The future is not written. It cannot be. Say it thus with what you show me!
P.56

SCROOGE 
Good Spirit! Please assure me that I yet may change these shadows! I will honor Christmas in my heart and try to keep it all year. I will live in the Past, the Present, and the Future! The Spirits shall all stay with me and I shall not shut out the lessons that they teach. I beg you, tell me that I may sponge away the writing on this stone! 
P.56

Scrooge is Changed!

    When Scrooge has been faced with the realities of who he is becoming and how he is affecting the world in such a negative way, he realizes how much he needs to change. We finally see the idea of warmth associated with him, along with the cold, and we see him acknowledge the potential within himself to live the way he saw Mr. Fezziwig do so, the first place in his past where he encountered the generosity, kindness, and love that are associated with this warmth.

MRS. DILBER
 He dressed himself in “all his best” and, giddy as a school boy, he bounded down his staircase to greet the world, crisp and fresh with snow and warmed by friendly faces.
P.59

SCROOGE
 It isn’t that.

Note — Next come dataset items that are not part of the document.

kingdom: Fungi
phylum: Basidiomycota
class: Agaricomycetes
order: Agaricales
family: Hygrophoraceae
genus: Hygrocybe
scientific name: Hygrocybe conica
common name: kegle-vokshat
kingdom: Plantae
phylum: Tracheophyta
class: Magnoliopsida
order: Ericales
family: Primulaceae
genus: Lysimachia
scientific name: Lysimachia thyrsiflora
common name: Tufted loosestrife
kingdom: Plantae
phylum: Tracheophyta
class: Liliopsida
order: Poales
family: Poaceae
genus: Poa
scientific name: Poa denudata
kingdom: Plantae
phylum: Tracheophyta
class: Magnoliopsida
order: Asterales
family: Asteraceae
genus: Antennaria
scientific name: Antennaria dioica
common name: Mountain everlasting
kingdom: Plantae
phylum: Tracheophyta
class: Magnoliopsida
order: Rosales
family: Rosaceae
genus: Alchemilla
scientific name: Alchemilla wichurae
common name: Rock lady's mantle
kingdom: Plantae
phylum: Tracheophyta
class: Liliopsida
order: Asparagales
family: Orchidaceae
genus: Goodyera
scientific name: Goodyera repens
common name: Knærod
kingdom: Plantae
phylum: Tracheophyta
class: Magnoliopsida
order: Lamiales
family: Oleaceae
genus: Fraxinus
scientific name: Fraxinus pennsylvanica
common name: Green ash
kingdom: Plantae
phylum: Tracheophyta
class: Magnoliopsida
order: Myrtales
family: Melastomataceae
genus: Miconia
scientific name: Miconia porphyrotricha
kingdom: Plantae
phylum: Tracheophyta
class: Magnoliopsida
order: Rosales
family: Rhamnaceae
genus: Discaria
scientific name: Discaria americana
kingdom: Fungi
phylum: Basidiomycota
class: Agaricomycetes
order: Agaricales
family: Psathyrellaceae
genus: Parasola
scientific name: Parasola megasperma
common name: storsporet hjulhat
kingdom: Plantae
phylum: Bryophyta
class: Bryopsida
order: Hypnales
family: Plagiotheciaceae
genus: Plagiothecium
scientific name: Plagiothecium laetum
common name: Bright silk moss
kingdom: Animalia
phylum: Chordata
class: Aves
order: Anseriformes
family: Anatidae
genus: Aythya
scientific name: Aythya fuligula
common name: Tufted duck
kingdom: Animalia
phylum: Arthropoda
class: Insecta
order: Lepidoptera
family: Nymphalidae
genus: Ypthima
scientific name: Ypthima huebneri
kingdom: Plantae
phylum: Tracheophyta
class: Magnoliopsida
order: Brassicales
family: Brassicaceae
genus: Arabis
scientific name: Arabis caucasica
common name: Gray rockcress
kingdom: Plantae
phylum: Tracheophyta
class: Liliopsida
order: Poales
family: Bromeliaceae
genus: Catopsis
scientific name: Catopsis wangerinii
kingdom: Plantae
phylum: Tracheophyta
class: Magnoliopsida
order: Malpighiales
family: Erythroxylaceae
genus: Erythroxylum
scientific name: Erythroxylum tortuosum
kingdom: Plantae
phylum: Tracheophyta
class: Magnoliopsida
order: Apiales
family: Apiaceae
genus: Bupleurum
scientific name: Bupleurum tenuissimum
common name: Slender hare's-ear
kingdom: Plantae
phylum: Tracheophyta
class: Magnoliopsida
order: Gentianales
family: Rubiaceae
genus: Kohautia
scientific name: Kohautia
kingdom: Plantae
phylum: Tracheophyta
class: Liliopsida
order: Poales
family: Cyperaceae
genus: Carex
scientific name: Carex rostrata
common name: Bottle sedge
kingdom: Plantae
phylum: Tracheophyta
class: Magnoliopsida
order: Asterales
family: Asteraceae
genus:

It isn’t that, Spirit. He has the power to render us happy or unhappy; to make our service light or burdensome; a pleasure or a toil. His power lies in words and looks, in things so slight and insignificant that they are impossible to count. The happiness he gives is quite as great as if it had cost a fortune –
P.24
(In reference to Mr. Fezziwig)


“His own heart laughed: and that was quite enough for him.”

    We see Scrooge’s obsession with wealth and gain take away his family, his chance at love with Belle, friendships, enjoyment of everyday pleasures such as food, music, home, and his possessions, as well as warmth in general, all things that Dickens so strongly associated with Christmas. Scrooge changes when he learns that money or “gain for the sake of gain” is not life’s sole purpose and that he must prioritize the qualities seen in characters such as the Fezziwigs, Belle, his nephew Fred, and The Cratchits, all of which center around caring for others.
    Dickens wanted to make his point about the state of his world through a Christmas story because he didn’t want to portray positive social change as an all encompassing ordeal. He valued this himself, but also enjoyed reading, deserts, traveling, and spending the holidays with his family. He wanted to present change in a way that was digestible for the public, and would show that you can take part in all of these things at once, but would give them a sense of urgency to help others nonetheless. The story of Scrooge’s change of heart that has remained popular during the Christmas season for decades not only promoted social change, but also shaped our idea of the Christmas season.